I comunisti hanno sempre salutato con fervore la formazione delle organizzazioni di lotta proletarie, anche se queste si costituiscono fuori dall=a loro influenza, perché ciò che rafforza la classe rafforza anche il comunismo rivoluzionario. Il Partito non organizza sindacati di partito: organizzazione economica ed organizzazione politica devono essere distinte. Questa condotta non risponde a un precetto morale. I comunisti sanno di essere i più vicini ai lavoratori e di rappresentare il loro partito. Mai fingono apoliticità nei loro confronti, comportamento che invece contraddistingue tutti gli opportunisti. Per principio: «I comunisti sdegnano di nascondere le loro opinioni e le loro intenzioni» (Manifesto del Partito Comunista). Il Partito incoraggia la costruzione di organizzazioni di lotta dei lavoratori, ove vi siano effettive energie proletarie disponibili in tal senso. Ma sostiene la formazione di organizzazioni aperte a tutti i lavoratori al di sopra delle loro divisioni, comprese quelle politiche.

Il Partito non sostiene la creazione di sindacati di soli comunisti perché questi sarebbero inevitabilmente minoritari. Il Partito Comunista, infatti, in quanto rivoluzionario, inquadra necessariamente una minoranza della classe lavoratrice perché «l’ideologia dominante è sempre quella della classe dominante» (Marx). Organizzare sindacati “di partito” porterebbe solo al risultato di abbandonare la maggioranza dei lavoratori all’influenza che i partiti borghesi esercitano attraverso i loro agenti nelle organizzazioni sindacali maggioritarie. Per questa ragione vanno rigettate le forme ibride fra Partito e Sindacato.

In quanto rivoluzionario, e perciò minoritario, il Partito Comunista non ha le forze per creare un rapporto diretto con l’insieme della classe. Le organizzazioni di lotta proletarie sono organismi intermedi che Lenin definì efficacemente cinghia di trasmissione fra il Partito e la Classe. Solo attraverso l’azione dei comunisti all’interno di queste organizzazioni la voce e la forza del partito possono essere moltiplicate.

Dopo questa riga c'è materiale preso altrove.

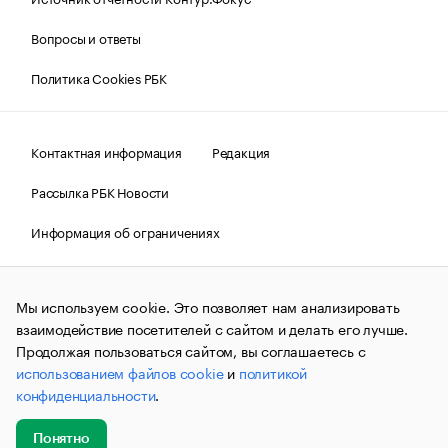
Вопросы и ответы
Политика Cookies РБК
Контактная информация
Редакция
Рассылка РБК Новости
Информация об ограничениях
Правовая информация
О соблюдении авторских прав
Мы используем cookie. Это позволяет нам анализировать
© АО «РОСБИЗНЕСКОНСАЛТИНГ»,
1995–2026.
Сообщения
и материалы информационного агентства «РБК»
взаимодействие посетителей с сайтом и делать его лучше.
(зарегистрировано Федеральной службой по надзору в сфере
Продолжая пользоваться сайтом, вы соглашаетесь с
связи, информационных технологий и массовых
использованием файлов cookie
и
политикой
коммуникаций (Роскомнадзор) 09.12.2015 за номером ИА
№ФС77-63848) сопровождаются пометкой «РБК». Отдельные
конфиденциальности
.
публикации могут содержать информацию,
не предназначенную для пользователей
до 18 лет.
companycardsfeedback@rbc.ru
Понятно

Il miglior sviluppo della lotta di classe si ha con una classe lavoratrice largamente inquadrata entro una o più organizzazioni economiche proletarie e con un Partito, definito nei suoi caratteri teorici e programmatici rivoluzionari, che abbia potuto svolgere all’interno di queste organizzazioni un’intensa attività, tale da essere ben riconoscibile dai suoi membri.


TRE FASI

La storia di due secoli di lotta proletaria mostra come il processo di formazione delle organizzazioni sindacali non sia compiuto una volta per tutte ma possa ripetersi, per una parte o per l’insieme della classe, a seconda delle vicende di ciascun paese, per effetto dell’azione avversa della borghesia.

Pur avendo il movimento operaio e sindacale caratteri peculiari in ogni paese, risultato delle differenti storie nazionali, i suoi tratti fondamentali sono comuni, delineati dal comunismo rivoluzionario fin dalle sue origini col Manifesto del 1848, che si conclude con la parola d’ordine: proletari di tutti i paesi unitevi! È possibile e necessario delineare un percorso generale compiuto dalle organizzazioni proletarie e dall’azione delle borghesie nazionali nei loro confronti.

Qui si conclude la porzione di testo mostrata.